PAGE:

----------------

Commit 7558bf6451

dweiller <4678790+dweiller@users.noreplay.github.com>
2023-01-24 15:30:17
std.compress.zstandard: minor cleanup and add doc comments
1 parent ab18adf
Changed files (1)
lib
std
compress
zstandard
lib/std/compress/zstandard/decompress.zig
@@ -18,6 +18,10 @@ fn isSkippableMagic(magic: u32) bool {
     return frame.Skippable.magic_number_min <= magic and magic <= frame.Skippable.magic_number_max;
 }
 
+/// Returns the decompressed size of the frame at the start of `src`. Returns 0
+/// if the the frame is skippable, `null` for Zstanndard frames that do not
+/// declare their content size. Returns `UnusedBitSet` and `ReservedBitSet`
+/// errors if the respective bits of the the frame descriptor are set.
 pub fn getFrameDecompressedSize(src: []const u8) !?usize {
     switch (try frameType(src)) {
         .zstandard => {
@@ -28,7 +32,10 @@ pub fn getFrameDecompressedSize(src: []const u8) !?usize {
     }
 }
 
-pub fn frameType(src: []const u8) !frame.Kind {
+/// Returns the kind of frame at the beginning of `src`. Returns `BadMagic` if
+/// `src` begin with bytes not equal to the Zstandard frame magic number, or
+/// outside the range of magic numbers for skippable frames.
+pub fn frameType(src: []const u8) error{BadMagic}!frame.Kind {
     const magic = readInt(u32, src[0..4]);
     return if (magic == frame.ZStandard.magic_number)
         .zstandard
@@ -43,11 +50,13 @@ const ReadWriteCount = struct {
     write_count: usize,
 };
 
+/// Decodes the frame at the start of `src` into `dest`. Returns the number of
+/// bytes read from `src` and written to `dest`.
 pub fn decodeFrame(dest: []u8, src: []const u8, verify_checksum: bool) !ReadWriteCount {
     return switch (try frameType(src)) {
         .zstandard => decodeZStandardFrame(dest, src, verify_checksum),
         .skippable => ReadWriteCount{
-            .read_count = try skippableFrameSize(src[0..8]) + 8,
+            .read_count = skippableFrameSize(src[0..8]) + 8,
             .write_count = 0,
         },
     };
@@ -82,6 +91,10 @@ pub const DecodeState = struct {
         };
     }
 
+    /// Prepare the decoder to decode a compressed block. Loads the literals
+    /// stream and Huffman tree from `literals` and reads the FSE tables from `src`.

----------------

WHAT THIS EXERCISE ASKS:
**1)** In the commit, what value does `getFrameDecompressedSize` return when the frame is skippable?
**2)** Extract word for word the part of the commit running from "-pub fn frameType(src: []const" up to and including "(magic == frame.ZStandard.magic_number)".

LISTING:
----------------

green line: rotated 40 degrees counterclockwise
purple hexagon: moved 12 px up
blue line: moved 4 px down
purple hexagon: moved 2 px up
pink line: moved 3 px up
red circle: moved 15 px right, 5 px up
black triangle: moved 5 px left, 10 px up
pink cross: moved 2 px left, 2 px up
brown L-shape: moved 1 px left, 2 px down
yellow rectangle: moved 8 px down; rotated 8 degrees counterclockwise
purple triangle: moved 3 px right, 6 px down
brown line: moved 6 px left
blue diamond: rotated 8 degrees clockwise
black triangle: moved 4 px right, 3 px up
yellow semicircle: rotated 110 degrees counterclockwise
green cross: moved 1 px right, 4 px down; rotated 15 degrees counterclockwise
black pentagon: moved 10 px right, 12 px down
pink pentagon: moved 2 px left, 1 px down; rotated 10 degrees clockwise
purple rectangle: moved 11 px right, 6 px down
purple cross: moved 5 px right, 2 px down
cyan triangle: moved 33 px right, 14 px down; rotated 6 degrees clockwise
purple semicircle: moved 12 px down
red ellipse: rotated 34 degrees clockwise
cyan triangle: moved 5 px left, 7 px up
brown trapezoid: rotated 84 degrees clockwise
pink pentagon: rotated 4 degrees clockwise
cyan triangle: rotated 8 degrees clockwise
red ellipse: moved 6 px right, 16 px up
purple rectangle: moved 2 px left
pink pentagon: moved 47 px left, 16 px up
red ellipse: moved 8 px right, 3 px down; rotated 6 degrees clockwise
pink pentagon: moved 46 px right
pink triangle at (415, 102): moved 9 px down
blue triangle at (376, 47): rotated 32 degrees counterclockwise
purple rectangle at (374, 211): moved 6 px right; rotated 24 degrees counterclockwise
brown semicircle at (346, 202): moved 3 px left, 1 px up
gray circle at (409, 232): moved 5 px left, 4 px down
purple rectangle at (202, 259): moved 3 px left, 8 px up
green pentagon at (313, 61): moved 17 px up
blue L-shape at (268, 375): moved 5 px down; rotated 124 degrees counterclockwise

----------------

ANSWERS TO THE TASKS:
**1)** It returns 0.

**2)**
-pub fn frameType(src: []const u8) !frame.Kind {
+/// Returns the kind of frame at the beginning of `src`. Returns `BadMagic` if
+/// `src` begin with bytes not equal to the Zstandard frame magic number, or
+/// outside the range of magic numbers for skippable frames.
+pub fn frameType(src: []const u8) error{BadMagic}!frame.Kind {
     const magic = readInt(u32, src[0..4]);
     return if (magic == frame.ZStandard.magic_number)